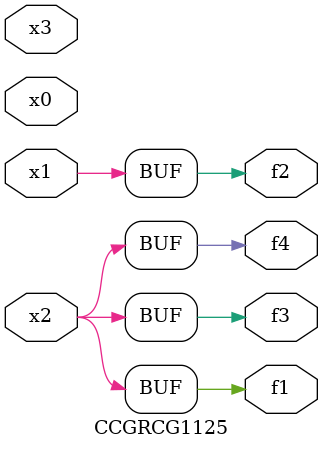
<source format=v>
module CCGRCG1125(
	input x0, x1, x2, x3,
	output f1, f2, f3, f4
);
	assign f1 = x2;
	assign f2 = x1;
	assign f3 = x2;
	assign f4 = x2;
endmodule

</source>
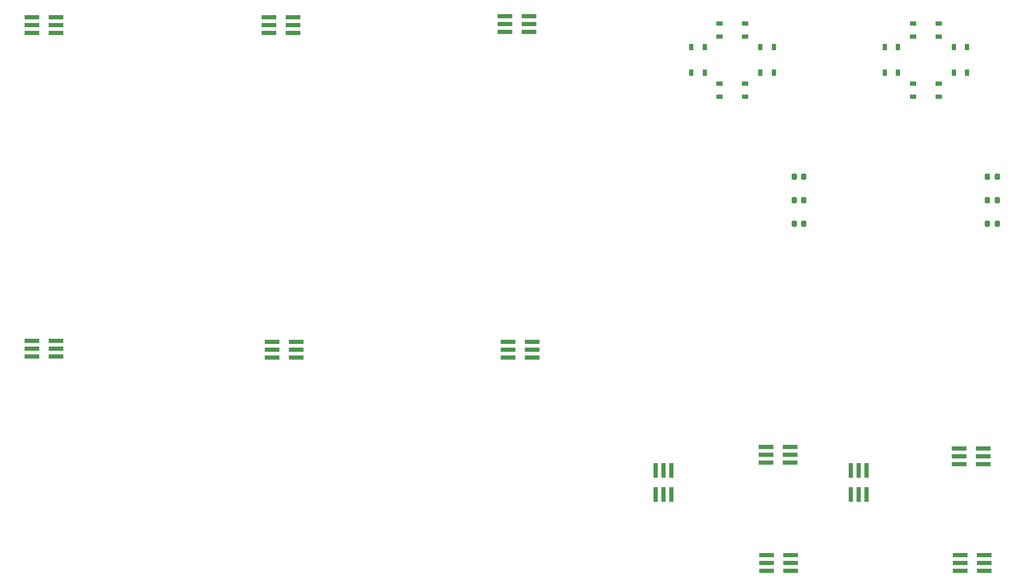
<source format=gbr>
%TF.GenerationSoftware,KiCad,Pcbnew,8.0.5*%
%TF.CreationDate,2025-01-24T10:40:51+05:30*%
%TF.ProjectId,racer_panelizatio_version2_,72616365-725f-4706-916e-656c697a6174,rev?*%
%TF.SameCoordinates,Original*%
%TF.FileFunction,Paste,Bot*%
%TF.FilePolarity,Positive*%
%FSLAX46Y46*%
G04 Gerber Fmt 4.6, Leading zero omitted, Abs format (unit mm)*
G04 Created by KiCad (PCBNEW 8.0.5) date 2025-01-24 10:40:51*
%MOMM*%
%LPD*%
G01*
G04 APERTURE LIST*
G04 Aperture macros list*
%AMRoundRect*
0 Rectangle with rounded corners*
0 $1 Rounding radius*
0 $2 $3 $4 $5 $6 $7 $8 $9 X,Y pos of 4 corners*
0 Add a 4 corners polygon primitive as box body*
4,1,4,$2,$3,$4,$5,$6,$7,$8,$9,$2,$3,0*
0 Add four circle primitives for the rounded corners*
1,1,$1+$1,$2,$3*
1,1,$1+$1,$4,$5*
1,1,$1+$1,$6,$7*
1,1,$1+$1,$8,$9*
0 Add four rect primitives between the rounded corners*
20,1,$1+$1,$2,$3,$4,$5,0*
20,1,$1+$1,$4,$5,$6,$7,0*
20,1,$1+$1,$6,$7,$8,$9,0*
20,1,$1+$1,$8,$9,$2,$3,0*%
G04 Aperture macros list end*
%ADD10R,0.650000X1.050000*%
%ADD11R,2.400000X0.740000*%
%ADD12RoundRect,0.225000X-0.225000X-0.250000X0.225000X-0.250000X0.225000X0.250000X-0.225000X0.250000X0*%
%ADD13R,1.050000X0.650000*%
%ADD14R,0.740000X2.400000*%
G04 APERTURE END LIST*
D10*
%TO.C,S6*%
X192621600Y-51729200D03*
X192621600Y-55879200D03*
X194771600Y-51729200D03*
X194771600Y-55879200D03*
%TD*%
D11*
%TO.C,J1*%
X162226500Y-118994000D03*
X166126500Y-118994000D03*
X162226500Y-117724000D03*
X166126500Y-117724000D03*
X162226500Y-116454000D03*
X166126500Y-116454000D03*
%TD*%
D12*
%TO.C,D3*%
X198095000Y-72694000D03*
X199645000Y-72694000D03*
%TD*%
D11*
%TO.C,J1*%
X193626800Y-136529000D03*
X197526800Y-136529000D03*
X193626800Y-135259000D03*
X197526800Y-135259000D03*
X193626800Y-133989000D03*
X197526800Y-133989000D03*
%TD*%
%TO.C,J20*%
X86219914Y-99431600D03*
X82319914Y-99431600D03*
X86219914Y-100701600D03*
X82319914Y-100701600D03*
X86219914Y-101971600D03*
X82319914Y-101971600D03*
%TD*%
%TO.C,J20*%
X47379200Y-46850200D03*
X43479200Y-46850200D03*
X47379200Y-48120200D03*
X43479200Y-48120200D03*
X47379200Y-49390200D03*
X43479200Y-49390200D03*
%TD*%
D13*
%TO.C,S2*%
X186033200Y-59748200D03*
X190183200Y-59748200D03*
X186033200Y-57598200D03*
X190183200Y-57598200D03*
%TD*%
D14*
%TO.C,J1*%
X146967800Y-124144000D03*
X146967800Y-120244000D03*
X145697800Y-124144000D03*
X145697800Y-120244000D03*
X144427800Y-124144000D03*
X144427800Y-120244000D03*
%TD*%
D12*
%TO.C,D2*%
X166817500Y-76504000D03*
X168367500Y-76504000D03*
%TD*%
D11*
%TO.C,J20*%
X85730000Y-46838200D03*
X81830000Y-46838200D03*
X85730000Y-48108200D03*
X81830000Y-48108200D03*
X85730000Y-49378200D03*
X81830000Y-49378200D03*
%TD*%
D12*
%TO.C,D1*%
X166817500Y-80314000D03*
X168367500Y-80314000D03*
%TD*%
D13*
%TO.C,S3*%
X154747900Y-50045400D03*
X158897900Y-50045400D03*
X154747900Y-47895400D03*
X158897900Y-47895400D03*
%TD*%
D11*
%TO.C,J20*%
X124410714Y-99431600D03*
X120510714Y-99431600D03*
X124410714Y-100701600D03*
X120510714Y-100701600D03*
X124410714Y-101971600D03*
X120510714Y-101971600D03*
%TD*%
%TO.C,J20*%
X47348600Y-99326200D03*
X43448600Y-99326200D03*
X47348600Y-100596200D03*
X43448600Y-100596200D03*
X47348600Y-101866200D03*
X43448600Y-101866200D03*
%TD*%
D14*
%TO.C,J1*%
X178494000Y-124177500D03*
X178494000Y-120277500D03*
X177224000Y-124177500D03*
X177224000Y-120277500D03*
X175954000Y-124177500D03*
X175954000Y-120277500D03*
%TD*%
D10*
%TO.C,S6*%
X161344100Y-51729200D03*
X161344100Y-55879200D03*
X163494100Y-51729200D03*
X163494100Y-55879200D03*
%TD*%
%TO.C,S5*%
X152335300Y-55887500D03*
X152335300Y-51737500D03*
X150185300Y-55887500D03*
X150185300Y-51737500D03*
%TD*%
D12*
%TO.C,D2*%
X198095000Y-76504000D03*
X199645000Y-76504000D03*
%TD*%
D10*
%TO.C,S5*%
X183612800Y-55887500D03*
X183612800Y-51737500D03*
X181462800Y-55887500D03*
X181462800Y-51737500D03*
%TD*%
D12*
%TO.C,D3*%
X166817500Y-72694000D03*
X168367500Y-72694000D03*
%TD*%
D11*
%TO.C,J20*%
X123920800Y-46686600D03*
X120020800Y-46686600D03*
X123920800Y-47956600D03*
X120020800Y-47956600D03*
X123920800Y-49226600D03*
X120020800Y-49226600D03*
%TD*%
%TO.C,J1*%
X193526800Y-119229000D03*
X197426800Y-119229000D03*
X193526800Y-117959000D03*
X197426800Y-117959000D03*
X193526800Y-116689000D03*
X197426800Y-116689000D03*
%TD*%
D13*
%TO.C,S2*%
X154755700Y-59748200D03*
X158905700Y-59748200D03*
X154755700Y-57598200D03*
X158905700Y-57598200D03*
%TD*%
%TO.C,S3*%
X186025400Y-50045400D03*
X190175400Y-50045400D03*
X186025400Y-47895400D03*
X190175400Y-47895400D03*
%TD*%
D11*
%TO.C,J1*%
X162355800Y-136529000D03*
X166255800Y-136529000D03*
X162355800Y-135259000D03*
X166255800Y-135259000D03*
X162355800Y-133989000D03*
X166255800Y-133989000D03*
%TD*%
D12*
%TO.C,D1*%
X198095000Y-80314000D03*
X199645000Y-80314000D03*
%TD*%
M02*

</source>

> **HOW TO COMPLETE THIS TASK**: Starting from the line containing "X197426800Y-117959000D03*", repeat each line through the end of the entries, exactly.

> **SOLVED PROBLEM**:
X197426800Y-117959000D03*
X193526800Y-116689000D03*
X197426800Y-116689000D03*
%TD*%
D13*
%TO.C,S2*%
X154755700Y-59748200D03*
X158905700Y-59748200D03*
X154755700Y-57598200D03*
X158905700Y-57598200D03*
%TD*%
%TO.C,S3*%
X186025400Y-50045400D03*
X190175400Y-50045400D03*
X186025400Y-47895400D03*
X190175400Y-47895400D03*
%TD*%
D11*
%TO.C,J1*%
X162355800Y-136529000D03*
X166255800Y-136529000D03*
X162355800Y-135259000D03*
X166255800Y-135259000D03*
X162355800Y-133989000D03*
X166255800Y-133989000D03*
%TD*%
D12*
%TO.C,D1*%
X198095000Y-80314000D03*
X199645000Y-80314000D03*
%TD*%
M02*

</source>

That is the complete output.